Die Frage, warum Frauen im Durchschnitt länger leben als Männer, ist ein Thema, das Forscher seit vielen Jahren beschäftigt. Laut einer neuen umfassenden Studie, die von einem internationalen Team unter der Leitung des Max-Planck-Instituts für evolutionäre Anthropologie in Leipzig durchgeführt wurde, gibt es tief verwurzelte evolutionäre Gründe für diese Unterschiede in der Lebensspanne. Die Untersuchung umfasst 1.176 Arten von Säugetieren und Vögeln und beleuchtet, wie Geschlecht, Fortpflanzungsstrategien und genetische Faktoren die Lebensdauer beeinflussen.
In der Analyse zeigte sich, dass weibliche Säugetiere im Durchschnitt 13 Prozent länger leben als ihre männlichen Artgenossen. Im Gegensatz dazu haben viele Vogelarten ein umgekehrtes Muster, bei dem Männchen etwa fünf Prozent länger leben. Dieses Phänomen lässt sich unter anderem durch verschiedene Fortpflanzungsstrategien erklären. In vielen Säugetierarten, in denen ein starker Wettbewerb um Partnerinnen besteht, sterben Männchen häufig früher. Dagegen leben Männchen in monogamen Vogelarten oft länger, da der Konkurrenzdruck geringer ist.
Zusätzlich zu den Fortpflanzungsstrategien spielt die Genetik eine entscheidende Rolle. Die heterogamete Geschlechtshypothese bietet eine mögliche Erklärung: Bei Säugetieren haben Weibchen zwei X-Chromosomen, während Männchen nur ein X- und ein Y-Chromosom besitzen. Diese genetische Ausstattung könnte Weibchen einen Überlebensvorteil verschaffen, da die zwei X-Chromosomen sie besser vor schädlichen Mutationen schützen. Bei Vögeln hingegen sind die Weibchen das heterogametische Geschlecht, was bedeutet, dass die Männchen in dieser Gruppe häufig länger leben.
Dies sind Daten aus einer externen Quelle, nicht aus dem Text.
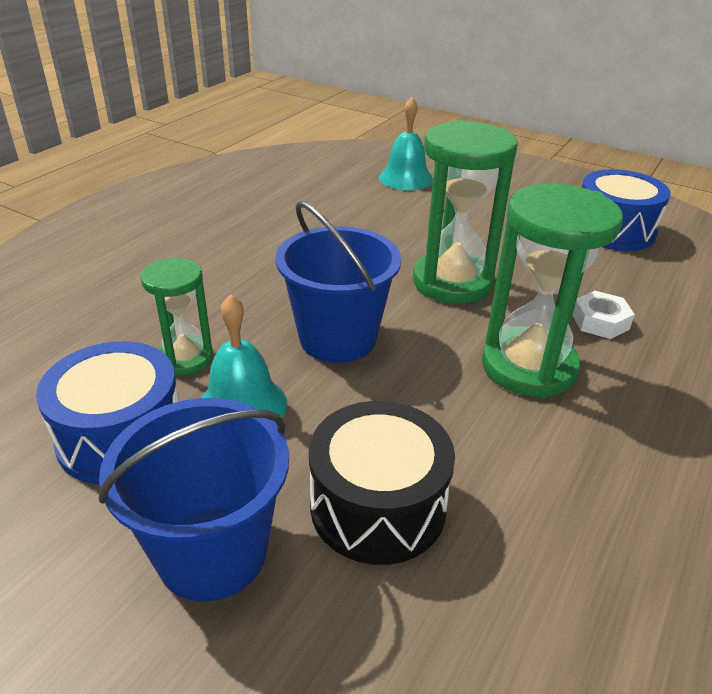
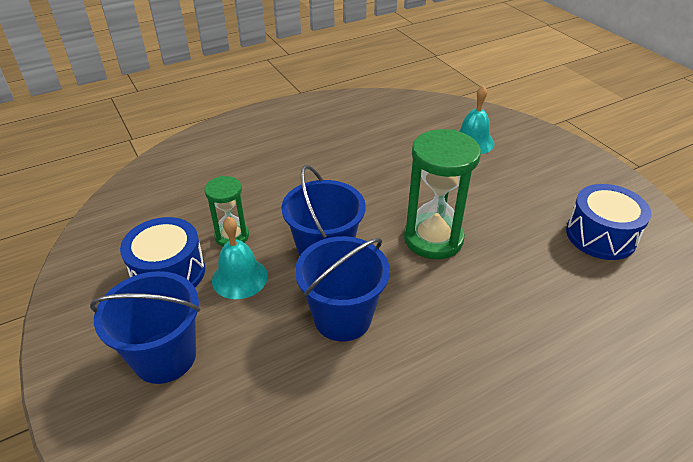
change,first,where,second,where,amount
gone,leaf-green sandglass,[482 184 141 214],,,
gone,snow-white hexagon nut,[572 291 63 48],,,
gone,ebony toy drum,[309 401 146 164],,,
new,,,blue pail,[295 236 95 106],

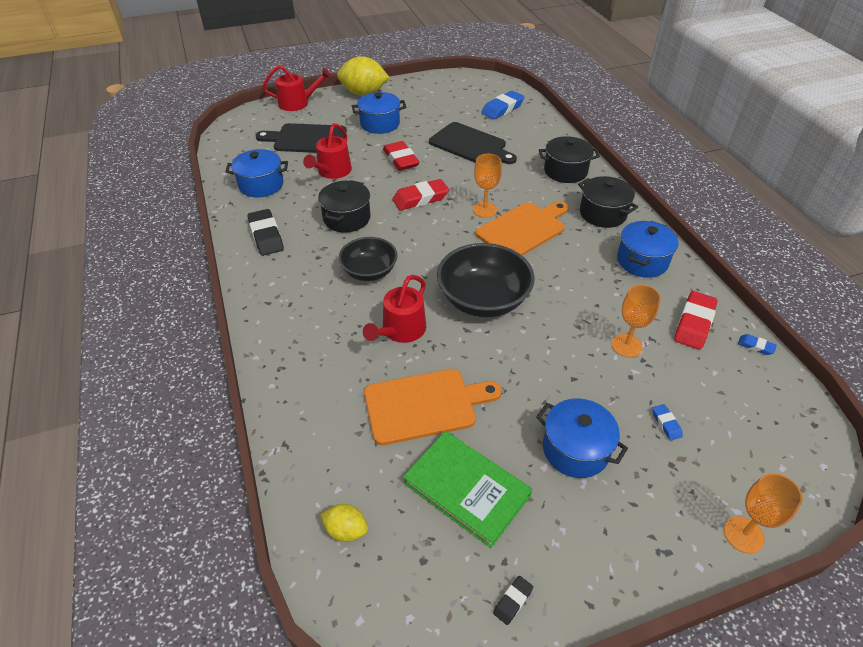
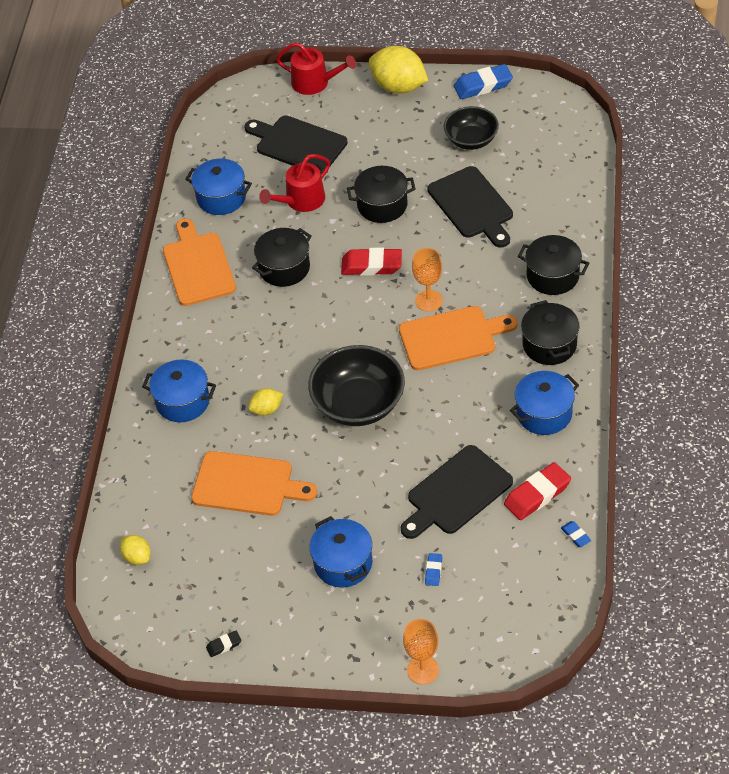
change,first,where,second,where,amount
shifted,blue pencil eraser,[481 91 44 28],,[454 64 59 35],
shifted,blue pot,[352 92 54 42],,[142 359 74 63],
swapped,scarlet pencil eraser,[383 141 37 30],ebony pot,[347 166 69 57],
swapped,ebony pencil eraser,[247 209 37 47],orange chopping board,[163 218 73 88],
shifted,ebony bowl,[338 237 60 44],,[444 106 55 44],
swapped,scarlet watering can,[363 275 63 68],golden toy lemon,[248 388 35 28],
swapped,orange chalice,[612 284 49 73],ebony chopping board,[401 445 112 94],
gone,leaf-green book,[403 431 129 117],,,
Die Studie entdeckte auch, dass geschlechtsspezifische Lebensdauermuster in natürlichen Populationen ausgeprägter sind als in Zoos. Dies deutet darauf hin, dass sowohl genetische als auch umweltbedingte Faktoren die Unterschiede in der Lebensspanne beeinflussen. In Zoos, wo viele der natürlichen Gefahren wie Raubtiere oder Krankheiten nicht vorhanden sind, bleiben die Unterschiede in der Lebensdauer zwar bestehen, sind jedoch weniger ausgeprägt.
Ein weiterer interessanter Aspekt der Studie ist die Rolle der elterlichen Fürsorge. Die Forscher fanden heraus, dass das Geschlecht, das mehr in die Aufzucht der Nachkommen investiert, tendenziell länger lebt. Oft sind dies die Weibchen, besonders bei langlebigen Arten wie Primaten, wo es einen Selektionsvorteil gibt, dass Weibchen bis zur Selbstständigkeit ihrer Nachkommen überleben. Diese Verhaltensweise könnte die evolutionäre Anpassung fördern, da sie das Überleben des Nachwuchses sichert.
Neben genetischen und sozialen Faktoren müssen auch Umweltbedingungen berücksichtigt werden. Raubtiere, Krankheiten und klimatische Bedingungen können erhebliche Auswirkungen auf die Lebensdauer von Tieren haben. Die Forschungsergebnisse zeigen, dass trotz verbesserter Lebensbedingungen und Zugang zu Ressourcen geschlechtsspezifische Unterschiede in der Lebenserwartung bestehen bleiben, was darauf hindeutet, dass diese Unterschiede ein tief verankertes Ergebnis evolutionärer Prozesse sind.
Insgesamt verdeutlicht die Studie, dass die Unterschiede in der Lebensdauer zwischen Männern und Frauen nicht nur auf gesellschaftliche oder medizinische Faktoren zurückzuführen sind, sondern tief in unserer evolutionären Geschichte verwurzelt sind. Diese Erkenntnisse könnten wichtige Implikationen für zukünftige Forschungen zur Lebensspanne und zur Geschlechterdifferenzierung in anderen Arten haben. Es bleibt abzuwarten, wie sich diese Muster in Zukunft entwickeln, aber die Forschung legt nahe, dass die Unterschiede in der Lebensdauer zwischen den Geschlechtern bestehen bleiben werden, während wir weiterhin die komplexen Wechselwirkungen zwischen Genetik, Fortpflanzung und Umwelt verstehen.